Komödie des "Dr. Schiwago"-Regisseurs David Lean

"Herr im Haus bin ich" erzählt von einem tyrannischen Schuhhändler - und den Frauen seiner Familie.

Er wirkt noch in seinen besten Momenten ein wenig unbeholfen, wie ein am Boden festgepflocktes Luftschiff: Der Witwer und Geschäftsinhaber Henry Hobson füllt seine Klamotten bis zum Platzen aus. Beim Essen und Biertrinken zählt er keine Kalorien mit, denn Hobsons Selbstwahrnehmung ist die des majestätischen Zeppelins hoch in den Wolken.

Der Titelheld von David Leans Spielfilm "Herr im Haus bin ich" besitzt ein Schuhgeschäft in einer Kleinstadt in der Grafschaft Lancashire im Norden Englands. Einer wie er darf sich im 19. Jahrhundert zu den Honoratioren zählen, den Leistungsträgern, den Stützen der Gesellschaft.

Mit illusionslosem Humor zeigt Lean in seinem Schwarz-weiß-Film aus dem Jahre 1954, dass Hobson schon lange nichts mehr leistet und erst recht nichts mehr stützt, außer den Umsätzen des Pubs schräg gegenüber. Haushalt und Laden lässt er von seinen drei Töchtern führen, und sein patriarchalisches Aufgeplustere gegenüber der Familie ist noch gar nichts gegen sein tyrannisches Auftreten gegenüber den zwei verschüchterten Arbeitern, die im Keller unterm Laden in Handarbeit die Schuhe herstellen. Das besitzt zwar viele Elemente der Boulevardkomödie, ist aber eine schwungvolle, respektlose Abrechnung mit der alten Klassengesellschaft. Charles Laughton, einer der größten und auch in Hollywood vielbeschäftigten Schauspieler des britischen Kinos, legt Hobson denn auch offen als Karikatur an. Die täglichen Trinksitzungen und wankenden Heimwege zitieren gar nicht unangenehm das deftige Stummfilmkino mit seiner expressiven Körpersprache, und Laughtons Grimassen substanzlosen Männerstolzes sind Klassiker.

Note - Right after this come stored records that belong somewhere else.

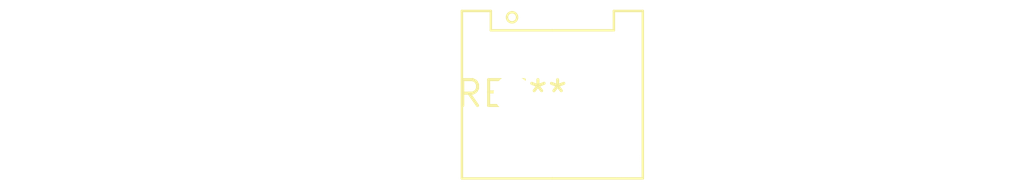
<source format=kicad_pcb>
(kicad_pcb (version 20240108) (generator pcbnew)

  (general
    (thickness 1.6)
  )

  (paper "A4")
  (layers
    (0 "F.Cu" signal)
    (31 "B.Cu" signal)
    (32 "B.Adhes" user "B.Adhesive")
    (33 "F.Adhes" user "F.Adhesive")
    (34 "B.Paste" user)
    (35 "F.Paste" user)
    (36 "B.SilkS" user "B.Silkscreen")
    (37 "F.SilkS" user "F.Silkscreen")
    (38 "B.Mask" user)
    (39 "F.Mask" user)
    (40 "Dwgs.User" user "User.Drawings")
    (41 "Cmts.User" user "User.Comments")
    (42 "Eco1.User" user "User.Eco1")
    (43 "Eco2.User" user "User.Eco2")
    (44 "Edge.Cuts" user)
    (45 "Margin" user)
    (46 "B.CrtYd" user "B.Courtyard")
    (47 "F.CrtYd" user "F.Courtyard")
    (48 "B.Fab" user)
    (49 "F.Fab" user)
    (50 "User.1" user)
    (51 "User.2" user)
    (52 "User.3" user)
    (53 "User.4" user)
    (54 "User.5" user)
    (55 "User.6" user)
    (56 "User.7" user)
    (57 "User.8" user)
    (58 "User.9" user)
  )

  (setup
    (pad_to_mask_clearance 0)
    (pcbplotparams
      (layerselection 0x00010fc_ffffffff)
      (plot_on_all_layers_selection 0x0000000_00000000)
      (disableapertmacros false)
      (usegerberextensions false)
      (usegerberattributes false)
      (usegerberadvancedattributes false)
      (creategerberjobfile false)
      (dashed_line_dash_ratio 12.000000)
      (dashed_line_gap_ratio 3.000000)
      (svgprecision 4)
      (plotframeref false)
      (viasonmask false)
      (mode 1)
      (useauxorigin false)
      (hpglpennumber 1)
      (hpglpenspeed 20)
      (hpglpendiameter 15.000000)
      (dxfpolygonmode false)
      (dxfimperialunits false)
      (dxfusepcbnewfont false)
      (psnegative false)
      (psa4output false)
      (plotreference false)
      (plotvalue false)
      (plotinvisibletext false)
      (sketchpadsonfab false)
      (subtractmaskfromsilk false)
      (outputformat 1)
      (mirror false)
      (drillshape 1)
      (scaleselection 1)
      (outputdirectory "")
    )
  )

  (net 0 "")

  (footprint "Hirose_DF63R-2P-3.96DSA_1x02_P3.96mm_Vertical" (layer "F.Cu") (at 0 0))

)

</source>
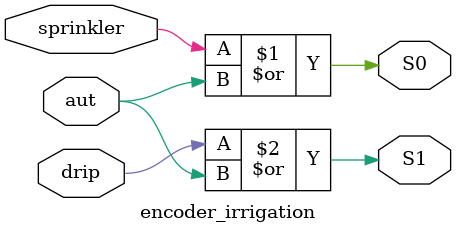
<source format=v>
module encoder_irrigation(
input sprinkler,
input drip,
input aut,
output S0,
output S1
);
	
	
	or Or0(S0, sprinkler, aut);
	or Or1(S1, drip, aut);




endmodule 
</source>
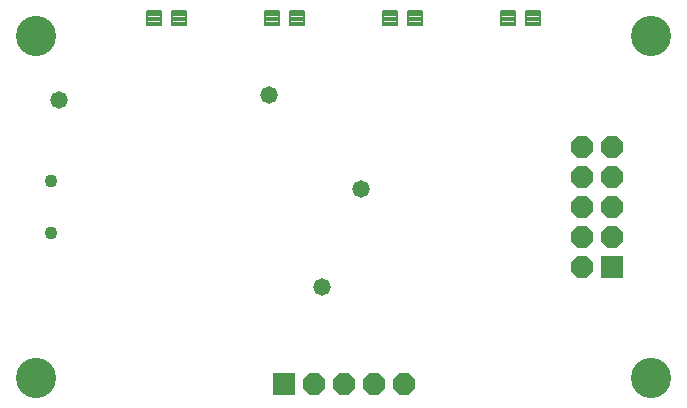
<source format=gbs>
G75*
G70*
%OFA0B0*%
%FSLAX24Y24*%
%IPPOS*%
%LPD*%
%AMOC8*
5,1,8,0,0,1.08239X$1,22.5*
%
%ADD10C,0.0083*%
%ADD11C,0.0434*%
%ADD12R,0.0720X0.0720*%
%ADD13OC8,0.0720*%
%ADD14C,0.1340*%
%ADD15C,0.0580*%
D10*
X010121Y017964D02*
X010121Y018434D01*
X010121Y017964D02*
X009651Y017964D01*
X009651Y018434D01*
X010121Y018434D01*
X010121Y018046D02*
X009651Y018046D01*
X009651Y018128D02*
X010121Y018128D01*
X010121Y018210D02*
X009651Y018210D01*
X009651Y018292D02*
X010121Y018292D01*
X010121Y018374D02*
X009651Y018374D01*
X010948Y018434D02*
X010948Y017964D01*
X010478Y017964D01*
X010478Y018434D01*
X010948Y018434D01*
X010948Y018046D02*
X010478Y018046D01*
X010478Y018128D02*
X010948Y018128D01*
X010948Y018210D02*
X010478Y018210D01*
X010478Y018292D02*
X010948Y018292D01*
X010948Y018374D02*
X010478Y018374D01*
X014058Y018434D02*
X014058Y017964D01*
X013588Y017964D01*
X013588Y018434D01*
X014058Y018434D01*
X014058Y018046D02*
X013588Y018046D01*
X013588Y018128D02*
X014058Y018128D01*
X014058Y018210D02*
X013588Y018210D01*
X013588Y018292D02*
X014058Y018292D01*
X014058Y018374D02*
X013588Y018374D01*
X014885Y018434D02*
X014885Y017964D01*
X014415Y017964D01*
X014415Y018434D01*
X014885Y018434D01*
X014885Y018046D02*
X014415Y018046D01*
X014415Y018128D02*
X014885Y018128D01*
X014885Y018210D02*
X014415Y018210D01*
X014415Y018292D02*
X014885Y018292D01*
X014885Y018374D02*
X014415Y018374D01*
X017995Y018434D02*
X017995Y017964D01*
X017525Y017964D01*
X017525Y018434D01*
X017995Y018434D01*
X017995Y018046D02*
X017525Y018046D01*
X017525Y018128D02*
X017995Y018128D01*
X017995Y018210D02*
X017525Y018210D01*
X017525Y018292D02*
X017995Y018292D01*
X017995Y018374D02*
X017525Y018374D01*
X018822Y018434D02*
X018822Y017964D01*
X018352Y017964D01*
X018352Y018434D01*
X018822Y018434D01*
X018822Y018046D02*
X018352Y018046D01*
X018352Y018128D02*
X018822Y018128D01*
X018822Y018210D02*
X018352Y018210D01*
X018352Y018292D02*
X018822Y018292D01*
X018822Y018374D02*
X018352Y018374D01*
X021932Y018434D02*
X021932Y017964D01*
X021462Y017964D01*
X021462Y018434D01*
X021932Y018434D01*
X021932Y018046D02*
X021462Y018046D01*
X021462Y018128D02*
X021932Y018128D01*
X021932Y018210D02*
X021462Y018210D01*
X021462Y018292D02*
X021932Y018292D01*
X021932Y018374D02*
X021462Y018374D01*
X022759Y018434D02*
X022759Y017964D01*
X022289Y017964D01*
X022289Y018434D01*
X022759Y018434D01*
X022759Y018046D02*
X022289Y018046D01*
X022289Y018128D02*
X022759Y018128D01*
X022759Y018210D02*
X022289Y018210D01*
X022289Y018292D02*
X022759Y018292D01*
X022759Y018374D02*
X022289Y018374D01*
D11*
X006461Y012766D03*
X006461Y011033D03*
D12*
X014205Y005994D03*
X025170Y009900D03*
D13*
X024170Y009900D03*
X024170Y010900D03*
X025170Y010900D03*
X025170Y011900D03*
X024170Y011900D03*
X024170Y012900D03*
X025170Y012900D03*
X025170Y013900D03*
X024170Y013900D03*
X018205Y005994D03*
X017205Y005994D03*
X016205Y005994D03*
X015205Y005994D03*
D14*
X005969Y006191D03*
X026442Y006191D03*
X026442Y017608D03*
X005969Y017608D03*
D15*
X006732Y015458D03*
X013707Y015616D03*
X016782Y012483D03*
X015482Y009233D03*
M02*

</source>
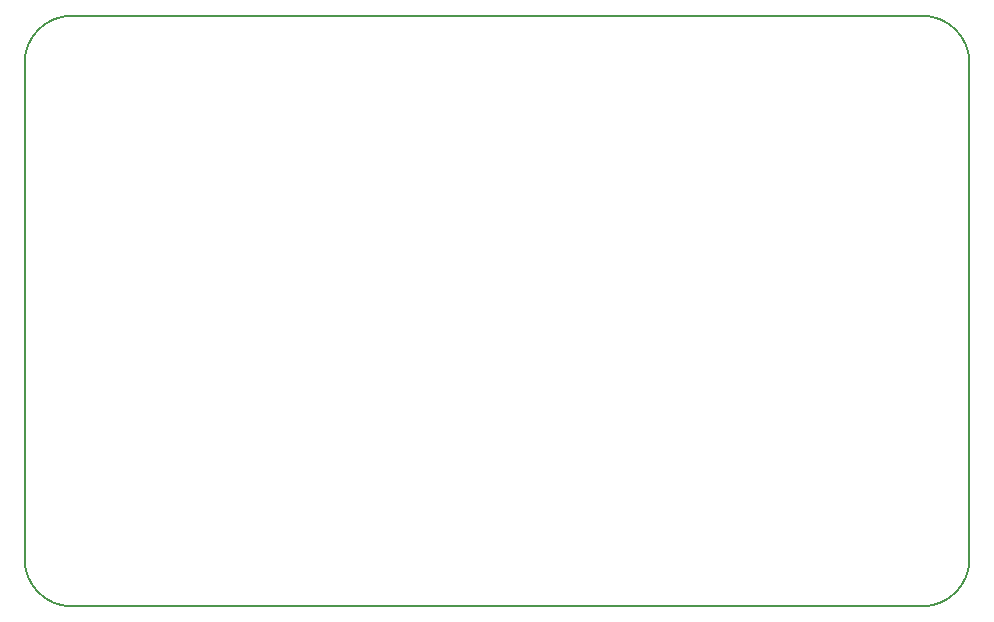
<source format=gbr>
G04 #@! TF.FileFunction,Profile,NP*
%FSLAX46Y46*%
G04 Gerber Fmt 4.6, Leading zero omitted, Abs format (unit mm)*
G04 Created by KiCad (PCBNEW 4.0.6) date 06/08/17 14:50:25*
%MOMM*%
%LPD*%
G01*
G04 APERTURE LIST*
%ADD10C,0.100000*%
%ADD11C,0.150000*%
G04 APERTURE END LIST*
D10*
D11*
X112500000Y-121500000D02*
G75*
G03X116500000Y-125500000I4000000J0D01*
G01*
X188500000Y-125500000D02*
G75*
G03X192500000Y-121500000I0J4000000D01*
G01*
X192500000Y-79500000D02*
G75*
G03X188500000Y-75500000I-4000000J0D01*
G01*
X188500000Y-75500000D02*
X116500000Y-75500000D01*
X112500000Y-79500000D02*
X112500000Y-121500000D01*
X116500000Y-75500000D02*
G75*
G03X112500000Y-79500000I0J-4000000D01*
G01*
X192500000Y-121500000D02*
X192500000Y-79500000D01*
X116500000Y-125500000D02*
X188500000Y-125500000D01*
M02*

</source>
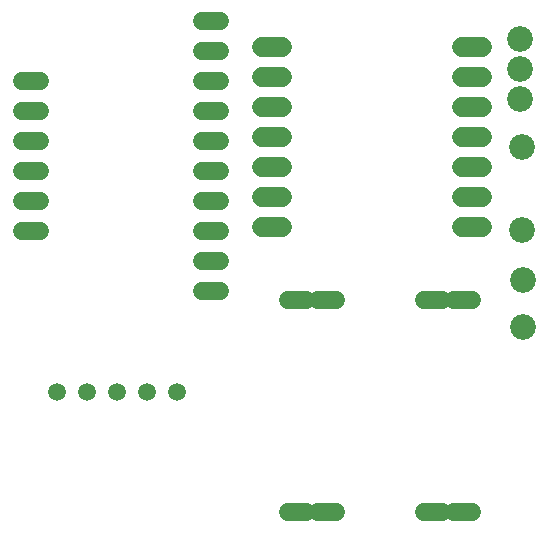
<source format=gbr>
G04 EAGLE Gerber RS-274X export*
G75*
%MOMM*%
%FSLAX34Y34*%
%LPD*%
%INTop Copper*%
%IPPOS*%
%AMOC8*
5,1,8,0,0,1.08239X$1,22.5*%
G01*
G04 Define Apertures*
%ADD10C,1.700000*%
%ADD11C,1.508000*%
%ADD12C,1.508000*%
%ADD13C,2.184400*%
D10*
X533400Y546100D02*
X516400Y546100D01*
X516400Y520700D02*
X533400Y520700D01*
X533400Y495300D02*
X516400Y495300D01*
X516400Y469900D02*
X533400Y469900D01*
X533400Y444500D02*
X516400Y444500D01*
X516400Y419100D02*
X533400Y419100D01*
X533400Y393700D02*
X516400Y393700D01*
X685800Y393700D02*
X702800Y393700D01*
X702800Y419100D02*
X685800Y419100D01*
X685800Y444500D02*
X702800Y444500D01*
X702800Y469900D02*
X685800Y469900D01*
X685800Y495300D02*
X702800Y495300D01*
X702800Y520700D02*
X685800Y520700D01*
X685800Y546100D02*
X702800Y546100D01*
D11*
X480804Y339604D02*
X465724Y339604D01*
X465724Y365004D02*
X480804Y365004D01*
X480804Y390404D02*
X465724Y390404D01*
X465724Y415804D02*
X480804Y415804D01*
X480804Y441204D02*
X465724Y441204D01*
X465724Y466604D02*
X480804Y466604D01*
X480804Y492004D02*
X465724Y492004D01*
X465724Y517404D02*
X480804Y517404D01*
X480804Y542804D02*
X465724Y542804D01*
X465724Y568204D02*
X480804Y568204D01*
X328404Y390404D02*
X313324Y390404D01*
X313324Y415804D02*
X328404Y415804D01*
X328404Y441204D02*
X313324Y441204D01*
X313324Y466604D02*
X328404Y466604D01*
X328404Y492004D02*
X313324Y492004D01*
X313324Y517404D02*
X328404Y517404D01*
X538560Y152400D02*
X553640Y152400D01*
X563960Y152400D02*
X579040Y152400D01*
X653960Y152400D02*
X669040Y152400D01*
X679360Y152400D02*
X694440Y152400D01*
X553640Y332400D02*
X538560Y332400D01*
X563960Y332400D02*
X579040Y332400D01*
X653960Y332400D02*
X669040Y332400D01*
X679360Y332400D02*
X694440Y332400D01*
D12*
X342900Y254000D03*
X368300Y254000D03*
X393700Y254000D03*
X419100Y254000D03*
X444500Y254000D03*
D13*
X734850Y502600D03*
X734850Y528000D03*
X734850Y553400D03*
X736600Y461800D03*
X736600Y391800D03*
X737400Y349400D03*
X737400Y309400D03*
M02*

</source>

Natürlich bleibt dieser Film, der im Original "Hobson's Choice" heißt, nicht bei der Beschreibung eines Zustands. Es knirscht im Gebälk des Status quo, die Töchter möchten endlich heiraten dürfen, der Vater bockt, bis er schließlich den beiden Jüngeren die Männersuche erlaubt. Die dritte aber erklärt er kurzerhand zur chancenlosen alten Jungfer - er will sie als Gratis-Haushälterin und De-Facto-Geschäftsführerin behalten. Die derart Verärgerte (Brenda De Banzie) befiehlt einem der Schuhmacher, Willie Mossop (John Mills), augenblicklich ihr Verlobter zu werden und ein Konkurrenzgeschäft zu eröffnen. Nun steckt Willie in der Klemme: Er darf dem Chef nicht widersprechen, aber auch der Tochter des Chefs muss einer wie er stets zu Diensten sein.

David Lean (1908-1991) ist heute vor allem für seine epischen Groß- und Breitwandwerke "wie "Lawrence von Arabien" (1962) und "Dr. Schiwago" in Erinnerung, aber er war auch ein Meister der kleinen Form. "Herr im Haus bin ich" bleibt stets launig, ist nie überfrachtet - und zielt doch mitten hinein in die Hoffnungen der englischen Arbeiterklasse und der Frauen, dass es in der neuen Zeit nach dem Weltkrieg Mitsprache und Aufstiegsmöglichkeiten geben werde. Das alte System wird als marode gezeigt, soll aber nicht beiseite gefegt werden. Die Wiederversöhnung der Familie Hobson steht für eine Marktwirtschaft, die sich vitalisiert, indem sie Chancen für alle schafft. Heute mag dieser Film vergessen sein, damals hat man seine Mischung aus Brisanz und Eleganz erkannt: Er hat den Goldenen Bären der Berlinale bekommen.